Friday, March 28, 2014

When you got nothing, you got nothing to lose

Because, I thank God every single day that there's Bob Dylan in this world, who has with his raspy voice and his poetry, drawn patterns in my head, even when I have been sad happy destructive destroyed drugged crazy plain bored howling travelling mocking singing. I have loved him all my life, and I love him/will love him more as every day passes, as I grow older & more disillusioned. 

 .....................................

Crimson flames tied through my ears
Rollin' high and mighty traps
Pounced with fire on flaming roads
Using ideas as my maps
"We'll meet on edges, soon," said I
Proud 'neath heated brow
Ah, but I was so much older then
I'm younger than that now.

Half-cracked prejudice leaped forth
"Rip down all hate," I screamed
Lies that life is black and white
Spoke from my skull, I dreamed
Romantic facts of musketeers
Foundationed deep, somehow
Ah, but I was so much older then
I'm younger than that now.

Girls' faces formed the forward path
From phony jealousy
To memorizing politics
Of ancient history
Flung down by corpse evangelists
Unthought of, thought, somehow
Ah, but I was so much older then
I'm younger than that now.

A self-ordained professor's tongue
Too serious to fool
Spouted out that liberty
Is just equality in school
"Equality," I spoke the word
As if a wedding vow
Ah, but I was so much older then
I'm younger than that now.

In a soldier's stance, I aimed my hand
At the mongrel dogs who teach
Fearing not that I'd become my enemy
In the instant that I preach
My existence led by confusion boats
Mutiny from stern to bow
Ah, but I was so much older then
I'm younger than that now.

Yes, my guard stood hard when abstract threats
Too noble to neglect
Deceived me into thinking
I had something to protect
Good and bad, I define these terms
Quite clear, no doubt, somehow
Ah, but I was so much older then
I'm younger than that now.


- My Back Pages, Another Side Of Bob Dylan, 1964
oh dear sisters, my brainfucked, beautiful broken ones, the ones with the laughter and spirits as free as the floating birds, the ones whose dark days tie up despair in a tight knot.

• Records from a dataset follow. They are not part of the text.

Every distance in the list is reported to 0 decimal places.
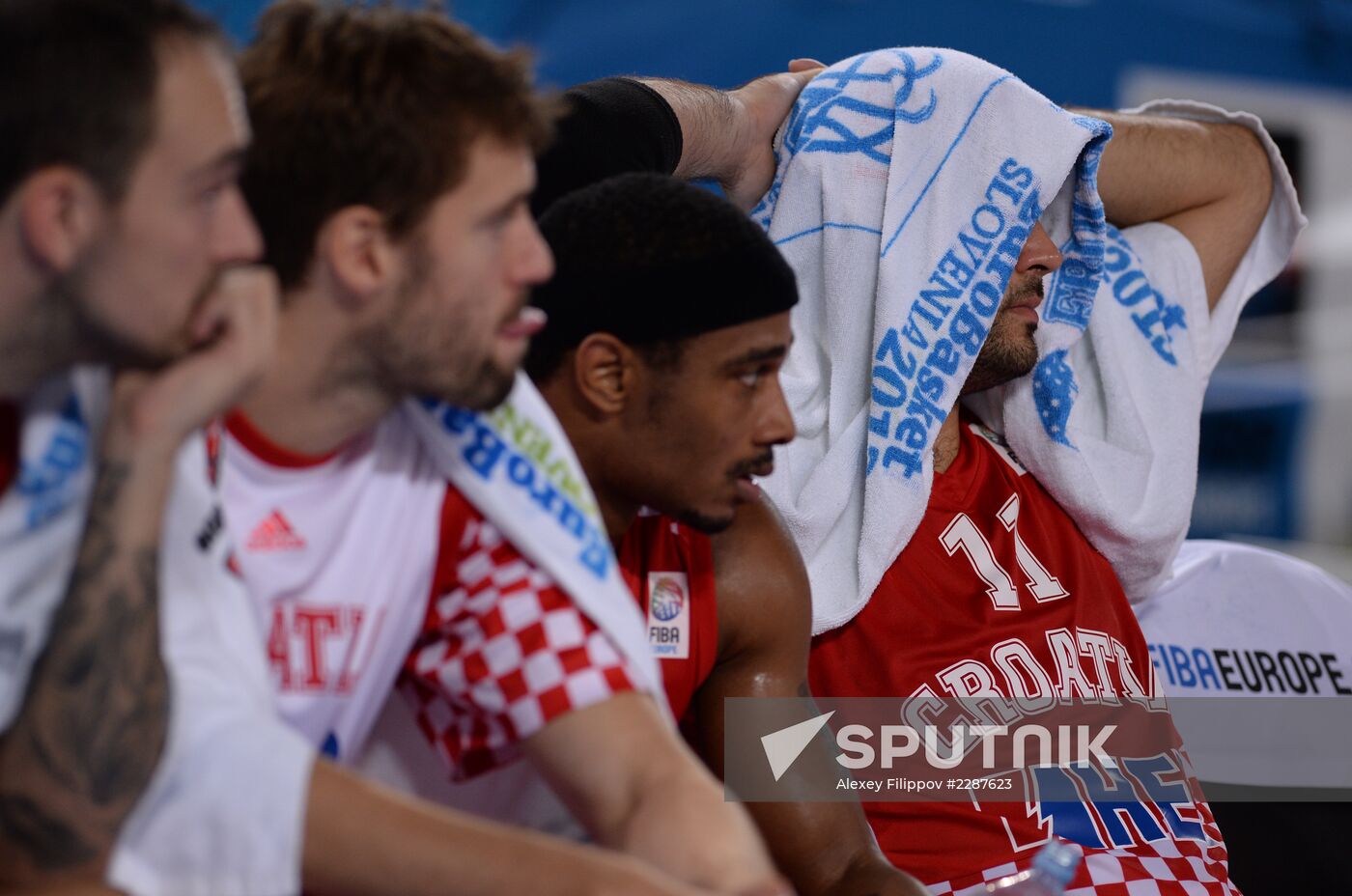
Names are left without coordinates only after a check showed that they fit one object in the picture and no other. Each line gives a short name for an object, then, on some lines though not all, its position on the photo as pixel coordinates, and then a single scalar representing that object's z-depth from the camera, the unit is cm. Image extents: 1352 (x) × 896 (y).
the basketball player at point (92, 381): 573
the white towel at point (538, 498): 592
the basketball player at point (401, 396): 587
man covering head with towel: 642
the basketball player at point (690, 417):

oh my free sisters, I crave for our lost times, and our wild streaks.

oh my sisters, emptiness comes and goes like an errant summer breeze, don't let it get to you.

don't let them get you down.

.....








I wish it rained rained rained like crazy across this city, I wish I could be happy. My happy place is so far away, filled with doubt, filled with sadness. I don't know how to calm myself down and repeat in my head some 30 times, like an imbecile that "hey everything will be okay".